Question

Draw the graph of $y=x^2+3x+2$ and use it to sove the equation $x^2+2x+4=0$.

• A. {1,2}
• B. {5,-6}
• C. cannot be determined
• D. No real roots

Answer 1

The correct option is D No real roots

First, form a table for $y=x^2+3x+2$.
$\begin{array}{ccccccccc}x& -4& -3& -2& -1& 0& 1& 2& 3\\ x^2& 16& 9& 4& 1& 0& 1& 4& 9\\ 3x& -12& -9& -6& -3& 0& 3& 6& 9\\ 2& 2& 2& 2& 2& 2& 2& 2& 2\\ y& 6& 2& 0& 0& 2& 6& 12& 20\end{array}$
Plot the points (-4, 6), (-3, 2), (-2, 0), (0, 2), (1, 6), (2, 12) and (3, 20).
Now, join the points by a smooth curve.
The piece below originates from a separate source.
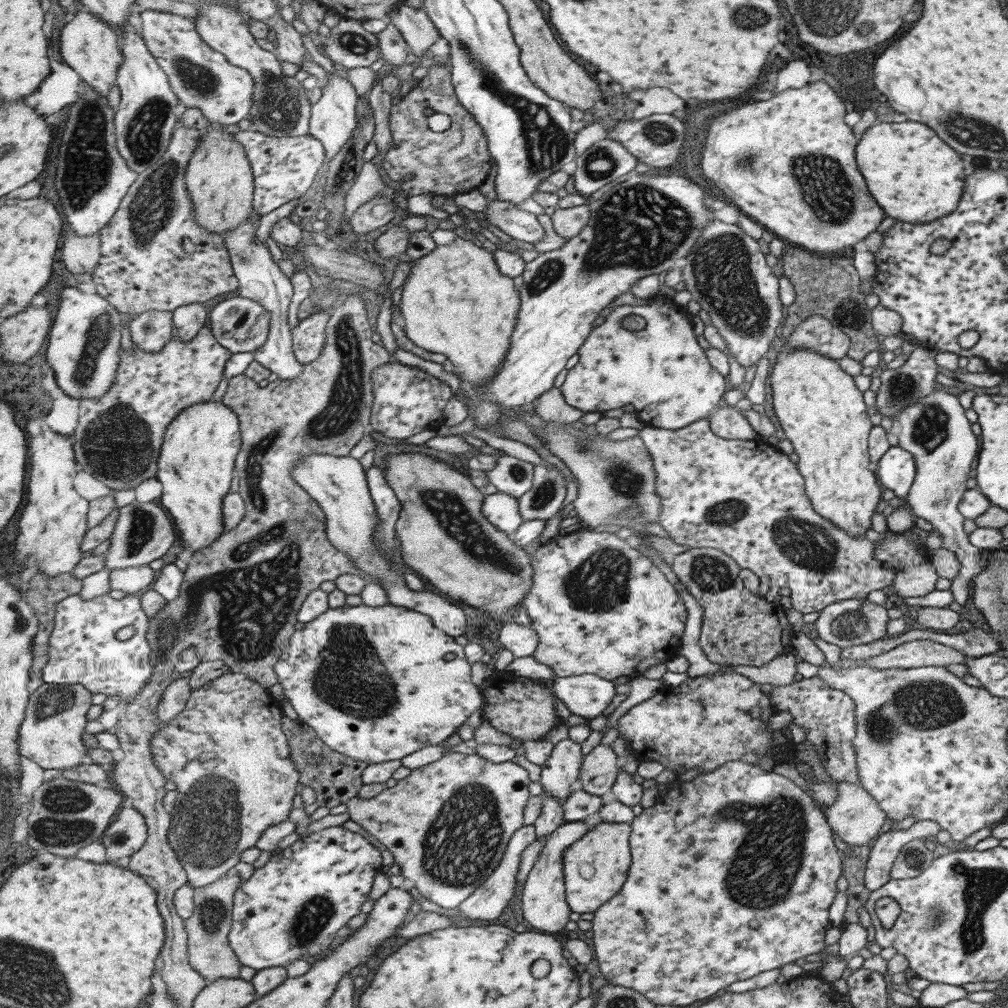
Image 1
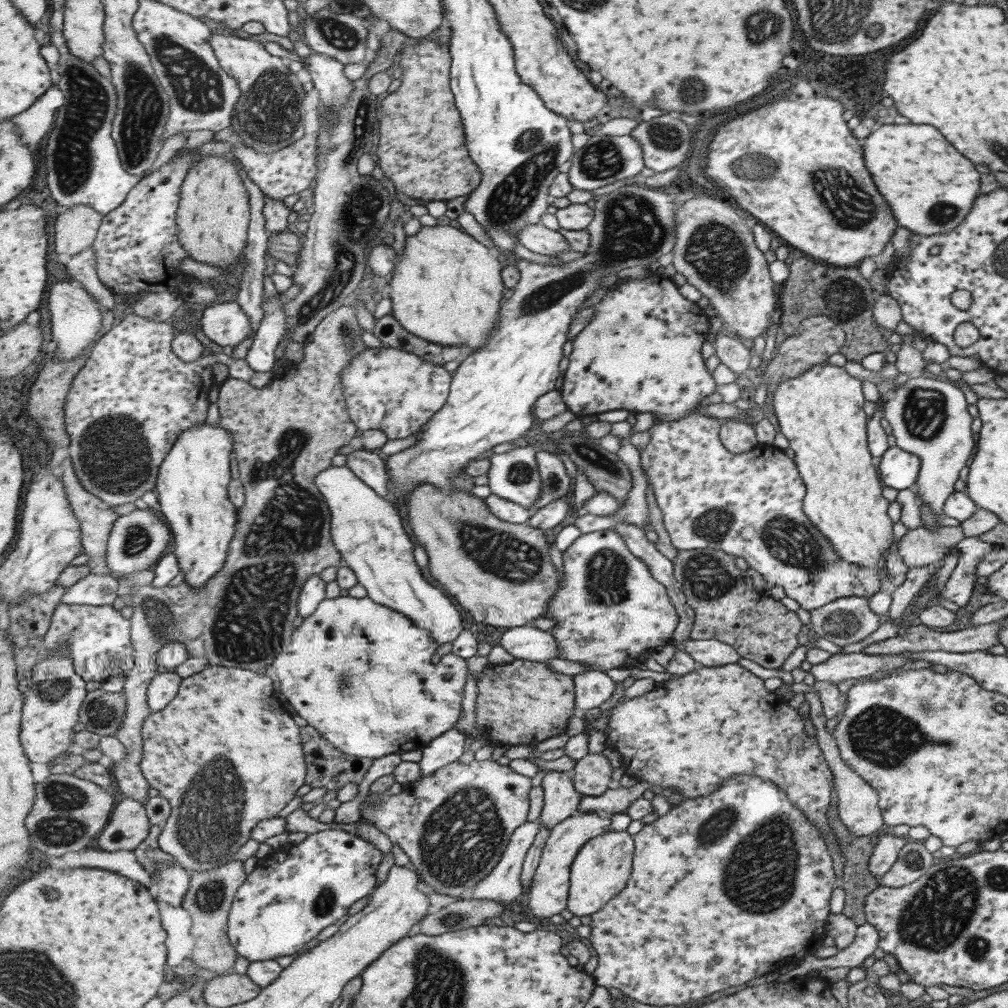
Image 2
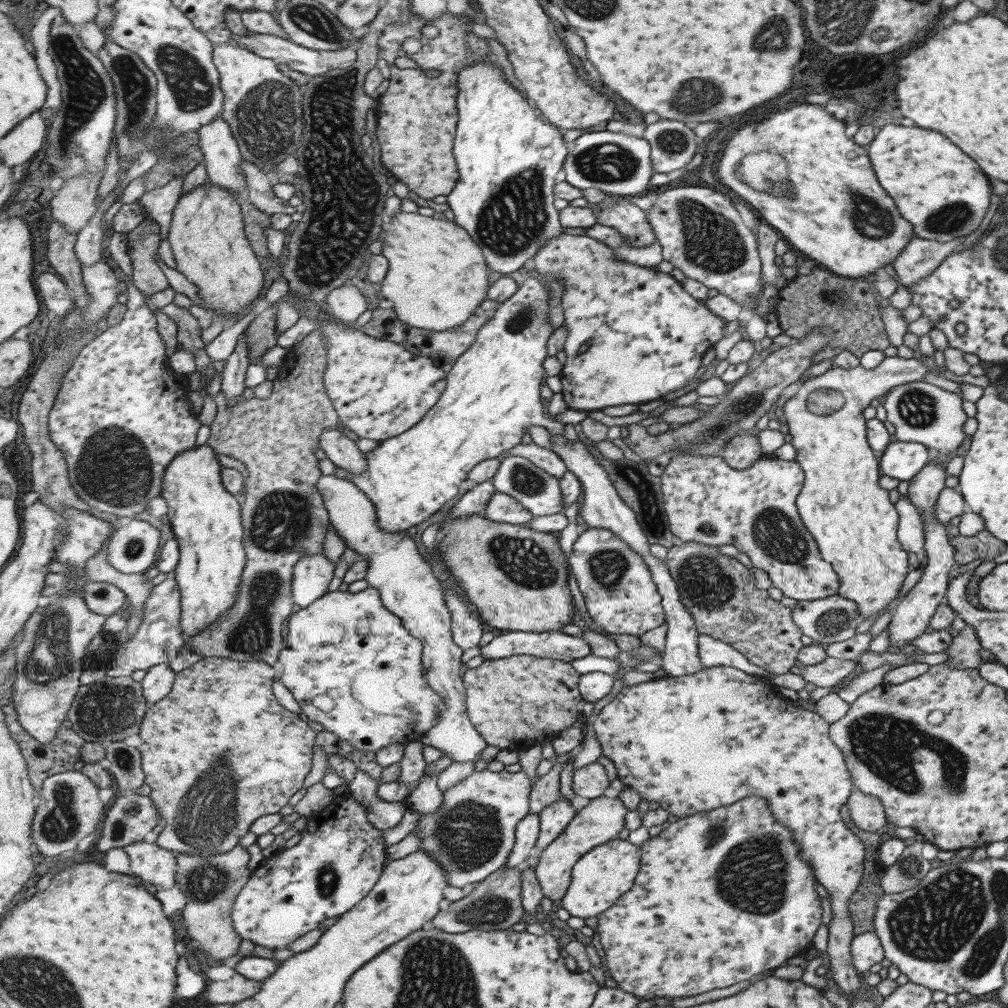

The curve so obtained, is the graph of $y=x^2+3x+2$.
Now,$x^2+2x+4=0$
$\Rightarrow x^2+3x+2-x+2=0$
$\Rightarrow y=x-2\because y=x^2+3x+2$
Thus, the roots of $x^2+2x+4=0$ are obtained form the points of intersection of $y=x-2$ and $y=x^2+3x+2$.
Let us draw the graph of the straight line $y=x-2$.
Now, form the table for the line $y=x-2$
$\begin{array}{ccccc}x& -2& 0& 1& 2\\ y=x-2& -4& -2& -1& 0\end{array}$
The straight line $y=x-2$ does not intersect the curve $y=x^2+3x+2$.
Thus, $x^2+2x+4=0$ has no real roots.